I’ve noticed that more and more celebrities, politicians, broadcasters and sports figures are saying things that offend people. Reporting gaffs, if they are indeed that, has become its own news genre.
What people say rarely offends me. I’m an advocate of free speech. And I like to hear what people really think. Don’t others feel this way? It is difficult for me to believe that, say, a Jew, would prefer an anti-Semitic congressman keep quiet and never be found out, rather than speak honestly and reveal himself.
Do those who complain about people like Roland Martin think Roland Martin would be a different person if he didn’t say what he said?
I once found myself among a large group of traveling North Koreans. They didn’t say a word, didn’t crack a facial expression, didn’t show they were human. Fear encapsulated them. I’d much rather be around a bigot than an automaton. I’m hoping the current tendency to castigate offensive utterances doesn’t turn Americans into North Koreans.

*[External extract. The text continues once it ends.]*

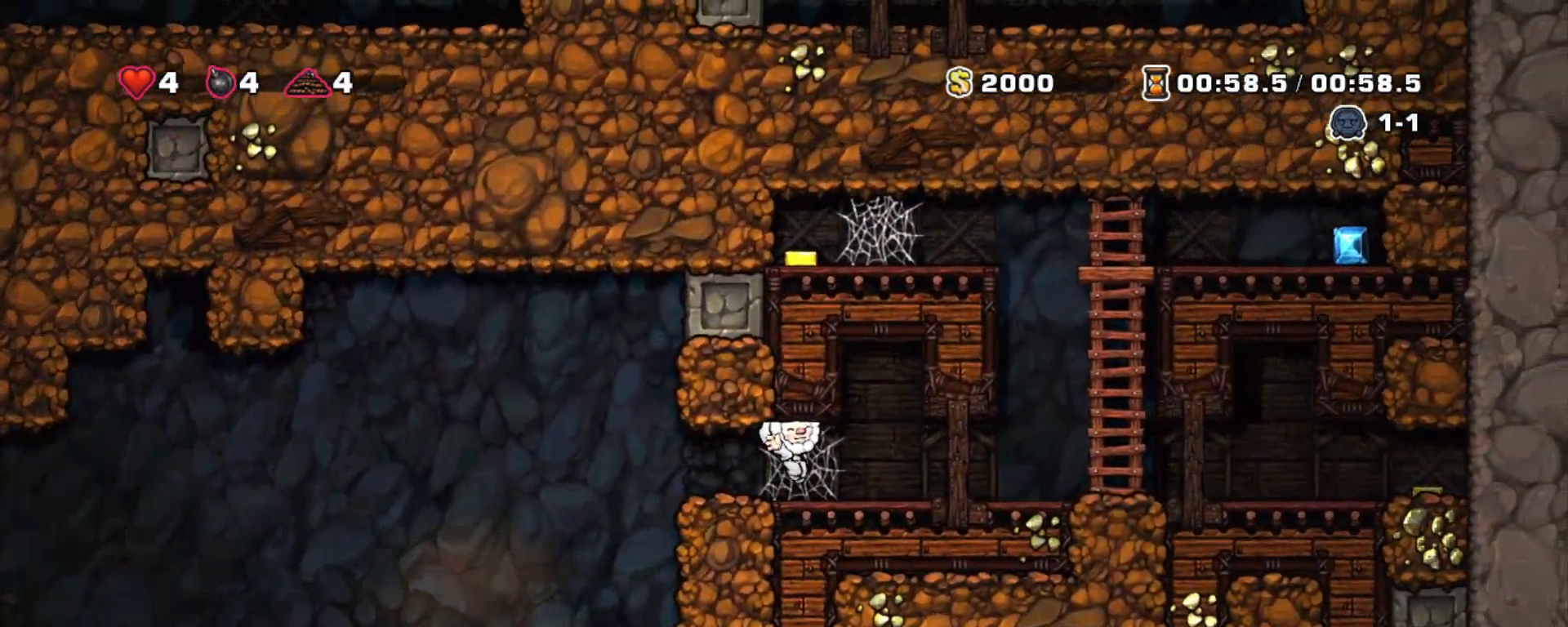
{"keys": ["shift"], "events": [[17, "z", "down"], [117, "z", "up"], [167, "z", "down"], [250, "z", "up"], [350, "z", "down"], [450, "z", "up"]]}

Can’t we just ignore celebrity offenders? That’s severe punishment, since these are people who can’t seem to live without attention.
There once was a politician in my town who probably was a good fellow at heart. He liked to make jokes and never worried about offending people. He thought himself a scream. He held a high county office and once had to deal with a small riot in a Hispanic neighborhood.
He was unable to play it straight.
During a public meting he said this: “We could have avoided the problem if someone had just put up a taco stand.”
He was roundly criticized.
At the next meeting, he took the podium to apologize, even though he was not the kind of man to do so.
“I was completely wrong,” he told his audience. “It’s the Mexicans who like tacos. The people who rioted were Puerto Ricans.”
And he belly laughed.
Was this man a racist or simply a failed comedian?
To me he was someone who refused to hide himself. If I chose to, I could have run from him, knowing more about him than I knew about most people.
He lost the next election, retired and died. Roland Martin, on the other hand, probably has followers on social media than ever before.